NEW YORK (Reuters) – More Americans have grown critical of President Donald Trump over the past month as the death toll mounts from the coronavirus pandemic and he now trails Democratic challenger Joe Biden by 8 percentage points among registered voters, according to a Reuters/Ipsos opinion poll released on Tuesday.
The poll conducted on Monday and Tuesday showed that 41% of U.S. adults approved of Trump’s performance in office, which is down 4 points from a similar poll that ran in mid-April. Fifty-six percent disapprove of Trump, up by 5 points in the same span.
It also found that 46% of registered voters said they would back Biden in the Nov. 3 presidential election, while 38% would vote for Trump. That compared with a 2-point Biden lead in Reuters/Ipsos polling last week.
Americans also appear to be increasingly critical of the way Trump has handled the health crisis. According to the poll, those who disapprove of Trump’s performance at the helm of the country’s pandemic response outnumber those who approve by 13 percentage points – the highest level of net disapproval since the poll started asking the question at the beginning of March.

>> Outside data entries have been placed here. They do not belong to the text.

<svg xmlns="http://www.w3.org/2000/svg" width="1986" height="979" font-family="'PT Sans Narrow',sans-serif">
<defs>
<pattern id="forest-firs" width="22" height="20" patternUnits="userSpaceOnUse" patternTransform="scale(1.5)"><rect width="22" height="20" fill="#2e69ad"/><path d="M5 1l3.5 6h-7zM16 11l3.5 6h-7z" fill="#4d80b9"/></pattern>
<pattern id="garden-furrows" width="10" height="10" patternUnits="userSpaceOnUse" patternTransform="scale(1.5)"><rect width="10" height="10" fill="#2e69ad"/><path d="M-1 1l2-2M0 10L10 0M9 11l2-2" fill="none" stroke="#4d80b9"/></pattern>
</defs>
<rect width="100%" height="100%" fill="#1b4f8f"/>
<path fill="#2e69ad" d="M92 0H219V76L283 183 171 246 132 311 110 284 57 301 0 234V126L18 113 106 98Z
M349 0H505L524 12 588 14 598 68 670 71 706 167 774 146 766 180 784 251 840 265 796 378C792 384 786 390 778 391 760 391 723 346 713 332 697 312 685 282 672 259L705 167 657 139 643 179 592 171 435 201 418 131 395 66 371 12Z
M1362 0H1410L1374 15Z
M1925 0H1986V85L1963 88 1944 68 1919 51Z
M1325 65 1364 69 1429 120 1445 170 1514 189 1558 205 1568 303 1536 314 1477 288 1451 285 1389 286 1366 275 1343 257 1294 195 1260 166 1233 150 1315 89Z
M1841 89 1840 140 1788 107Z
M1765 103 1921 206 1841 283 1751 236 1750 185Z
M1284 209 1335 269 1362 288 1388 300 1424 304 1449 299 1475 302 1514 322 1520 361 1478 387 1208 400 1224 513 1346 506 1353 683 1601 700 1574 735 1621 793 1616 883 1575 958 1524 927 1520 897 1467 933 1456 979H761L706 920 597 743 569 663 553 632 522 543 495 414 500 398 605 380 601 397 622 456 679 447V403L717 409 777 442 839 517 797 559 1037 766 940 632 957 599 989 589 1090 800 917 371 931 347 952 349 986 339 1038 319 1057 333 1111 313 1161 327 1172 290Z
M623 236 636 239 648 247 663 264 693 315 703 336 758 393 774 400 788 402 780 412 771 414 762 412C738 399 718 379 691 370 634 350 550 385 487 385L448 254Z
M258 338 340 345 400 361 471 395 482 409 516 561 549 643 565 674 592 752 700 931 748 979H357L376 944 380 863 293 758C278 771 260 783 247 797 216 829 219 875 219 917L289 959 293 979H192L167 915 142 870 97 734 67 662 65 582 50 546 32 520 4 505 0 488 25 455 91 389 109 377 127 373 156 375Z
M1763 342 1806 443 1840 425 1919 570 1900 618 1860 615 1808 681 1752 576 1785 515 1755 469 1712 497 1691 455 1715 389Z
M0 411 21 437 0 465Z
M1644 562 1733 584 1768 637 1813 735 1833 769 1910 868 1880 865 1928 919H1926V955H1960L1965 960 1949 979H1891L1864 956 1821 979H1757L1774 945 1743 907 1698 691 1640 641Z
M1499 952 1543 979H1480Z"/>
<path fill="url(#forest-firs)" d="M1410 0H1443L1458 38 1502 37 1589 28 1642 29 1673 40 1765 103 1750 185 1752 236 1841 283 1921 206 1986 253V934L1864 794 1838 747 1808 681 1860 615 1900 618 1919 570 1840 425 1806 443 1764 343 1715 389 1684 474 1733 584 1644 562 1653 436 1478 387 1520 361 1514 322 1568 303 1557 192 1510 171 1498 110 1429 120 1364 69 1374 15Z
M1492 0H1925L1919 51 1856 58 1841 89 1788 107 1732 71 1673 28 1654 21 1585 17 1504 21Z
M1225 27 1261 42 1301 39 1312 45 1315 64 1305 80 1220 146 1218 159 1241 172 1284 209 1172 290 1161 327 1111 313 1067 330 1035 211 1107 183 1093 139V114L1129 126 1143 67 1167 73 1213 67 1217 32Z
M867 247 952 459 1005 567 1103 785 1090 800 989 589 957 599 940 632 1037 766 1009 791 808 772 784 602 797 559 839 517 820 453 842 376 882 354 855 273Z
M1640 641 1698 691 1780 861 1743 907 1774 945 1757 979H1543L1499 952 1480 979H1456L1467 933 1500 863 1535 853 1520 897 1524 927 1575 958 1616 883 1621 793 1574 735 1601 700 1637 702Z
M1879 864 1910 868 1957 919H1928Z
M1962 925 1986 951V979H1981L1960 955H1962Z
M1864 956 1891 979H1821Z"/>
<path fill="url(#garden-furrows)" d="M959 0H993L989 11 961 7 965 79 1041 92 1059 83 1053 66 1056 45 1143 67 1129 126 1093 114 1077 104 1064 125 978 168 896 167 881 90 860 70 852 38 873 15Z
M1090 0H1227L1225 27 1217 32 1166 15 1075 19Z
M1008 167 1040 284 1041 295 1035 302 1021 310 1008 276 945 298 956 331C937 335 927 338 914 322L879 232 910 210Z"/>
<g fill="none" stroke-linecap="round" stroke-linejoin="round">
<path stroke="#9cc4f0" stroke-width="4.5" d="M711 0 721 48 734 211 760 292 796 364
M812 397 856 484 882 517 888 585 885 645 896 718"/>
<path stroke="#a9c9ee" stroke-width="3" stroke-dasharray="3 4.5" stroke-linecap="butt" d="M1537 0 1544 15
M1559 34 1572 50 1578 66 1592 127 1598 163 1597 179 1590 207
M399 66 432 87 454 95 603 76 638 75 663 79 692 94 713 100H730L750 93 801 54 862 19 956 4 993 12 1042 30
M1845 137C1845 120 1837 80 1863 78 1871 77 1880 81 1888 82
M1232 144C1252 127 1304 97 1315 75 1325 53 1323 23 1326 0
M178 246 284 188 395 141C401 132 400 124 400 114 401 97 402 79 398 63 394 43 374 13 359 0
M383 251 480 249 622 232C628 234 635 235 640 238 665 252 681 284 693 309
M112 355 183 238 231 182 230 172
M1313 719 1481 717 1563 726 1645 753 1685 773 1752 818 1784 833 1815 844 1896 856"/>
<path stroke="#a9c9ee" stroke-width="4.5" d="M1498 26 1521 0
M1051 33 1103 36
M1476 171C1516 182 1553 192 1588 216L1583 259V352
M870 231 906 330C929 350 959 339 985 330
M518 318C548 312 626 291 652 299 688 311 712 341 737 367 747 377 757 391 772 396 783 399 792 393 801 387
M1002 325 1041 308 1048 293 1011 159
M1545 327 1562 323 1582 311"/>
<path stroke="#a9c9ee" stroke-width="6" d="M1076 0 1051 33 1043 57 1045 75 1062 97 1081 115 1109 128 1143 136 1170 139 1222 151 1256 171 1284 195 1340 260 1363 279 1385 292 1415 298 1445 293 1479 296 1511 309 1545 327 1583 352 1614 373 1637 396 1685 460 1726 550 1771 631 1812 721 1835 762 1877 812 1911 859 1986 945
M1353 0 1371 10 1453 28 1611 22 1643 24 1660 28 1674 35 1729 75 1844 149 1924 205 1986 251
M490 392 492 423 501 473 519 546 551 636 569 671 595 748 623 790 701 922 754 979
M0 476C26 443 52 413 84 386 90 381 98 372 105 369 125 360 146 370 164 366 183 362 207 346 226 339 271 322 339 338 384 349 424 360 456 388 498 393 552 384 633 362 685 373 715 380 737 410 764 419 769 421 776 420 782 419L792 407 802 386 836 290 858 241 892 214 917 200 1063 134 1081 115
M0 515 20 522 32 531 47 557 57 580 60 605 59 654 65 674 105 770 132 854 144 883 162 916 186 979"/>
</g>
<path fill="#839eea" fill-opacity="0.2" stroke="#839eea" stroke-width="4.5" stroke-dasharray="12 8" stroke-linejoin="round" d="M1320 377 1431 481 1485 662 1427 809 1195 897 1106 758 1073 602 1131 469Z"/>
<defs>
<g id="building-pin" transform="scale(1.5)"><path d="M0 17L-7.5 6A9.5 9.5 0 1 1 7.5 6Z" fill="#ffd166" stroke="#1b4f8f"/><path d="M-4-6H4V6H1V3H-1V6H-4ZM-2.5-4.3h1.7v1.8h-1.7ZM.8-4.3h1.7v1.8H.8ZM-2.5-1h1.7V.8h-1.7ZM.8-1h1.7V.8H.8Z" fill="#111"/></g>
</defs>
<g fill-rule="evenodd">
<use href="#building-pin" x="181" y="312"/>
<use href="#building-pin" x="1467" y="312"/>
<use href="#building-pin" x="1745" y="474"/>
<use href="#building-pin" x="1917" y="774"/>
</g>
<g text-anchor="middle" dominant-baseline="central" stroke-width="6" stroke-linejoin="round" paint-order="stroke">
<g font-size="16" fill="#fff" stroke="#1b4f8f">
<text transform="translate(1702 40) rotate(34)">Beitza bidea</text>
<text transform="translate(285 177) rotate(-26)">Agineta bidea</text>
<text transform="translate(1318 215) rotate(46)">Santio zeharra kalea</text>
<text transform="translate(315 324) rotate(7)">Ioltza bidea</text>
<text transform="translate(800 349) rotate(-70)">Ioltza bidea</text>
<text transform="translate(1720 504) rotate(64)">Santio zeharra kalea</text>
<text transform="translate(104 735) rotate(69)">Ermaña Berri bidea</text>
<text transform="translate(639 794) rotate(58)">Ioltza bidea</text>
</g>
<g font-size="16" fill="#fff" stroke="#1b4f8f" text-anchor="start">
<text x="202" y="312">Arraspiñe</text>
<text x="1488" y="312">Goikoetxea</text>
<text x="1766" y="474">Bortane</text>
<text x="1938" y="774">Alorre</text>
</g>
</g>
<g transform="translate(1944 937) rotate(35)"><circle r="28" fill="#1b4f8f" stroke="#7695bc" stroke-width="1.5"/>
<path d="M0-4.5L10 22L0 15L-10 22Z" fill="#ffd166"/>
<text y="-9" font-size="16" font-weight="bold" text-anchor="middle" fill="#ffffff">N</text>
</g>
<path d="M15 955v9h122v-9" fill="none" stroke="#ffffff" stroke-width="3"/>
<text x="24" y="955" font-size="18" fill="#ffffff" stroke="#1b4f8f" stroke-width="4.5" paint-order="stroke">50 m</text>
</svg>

Trump initially downplayed the threat of the virus that has killed more than 80,000 people in the United States, the highest death toll of any country. He has sometimes contradicted disease specialists in his administration, promoted potential treatments that were not found effective and has accused Democratic governors of reopening their states slowly in order to hurt his re-election chances.
The Republican president has defended his administration’s handling of the crisis and has accused China of failing to alert the world to the severity and scope of the outbreak, which has hammered the economy.
Biden has routinely led Trump among polls of registered voters this year. But his lead had been steadily eroding until this week.
The public sees Trump as the stronger candidate for job creation, while Biden is seen as better suited on healthcare issues. The poll showed that the public was split over which candidate would be better for dealing with the coronavirus response.
The Reuters/Ipsos poll was conducted online, in English, throughout the United States. It gathered responses from 1,112 American adults, including 973 who identified as registered voters. It had a credibility interval, a measure of precision, of plus or minus 4 percentage points.